George W. Bush’s EPA Head: Trump’s ‘Disdain’ For Science Is Dangerous
George W. Bush’s head of the Environmental Protection Agency has criticized President-elect Donald Trump for his approach to environmental policy. Christine Todd Whitman, who is a Republican, said Trump’s attitude to science was worrying.
“I find it very worrisome that there seems to be a disdain for the science on protecting the environment,” Whitman told the BBC. “I worry terribly for the future of my family and families round the world because Mother Nature has never observed geopolitical boundaries and what one country does really does affect another country.”
Trump has claimed that global warming is a Chinese hoax designed to harm American industry, though he later denied he had ever said it. Trump has also proposed cabinet members who deny the existence of man-made climate change.

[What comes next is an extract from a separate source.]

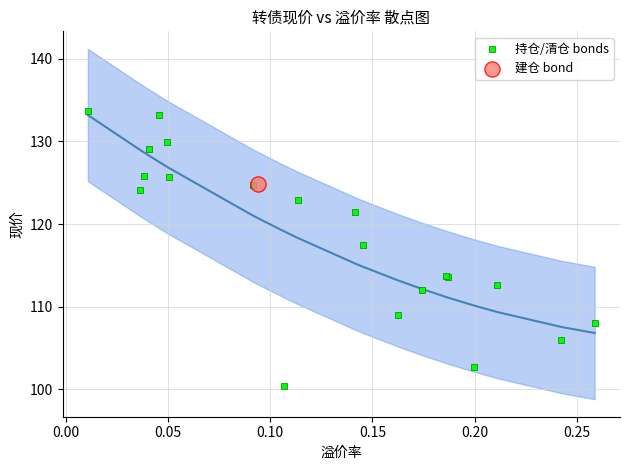

What are all the series names shown in the legend?

持仓/清仓 bonds, 建仓 bond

“To walk away from something where you have 97 per cent of scientists saying this is occurring and people have an impact on it,” Whitman said. “t’s gotten to the point where we’ve got to try to slow it down if we’re going to survive it.”
Whitman suggested that Republicans should be interested in conserving the environment as a conservative principle, echoing President Theodore Roosevelt.
“Conservation is inherently conservative. I hope to be proven wrong by Mr Trump but you have so many multi-millionaires from the oil industry in his cabinet.”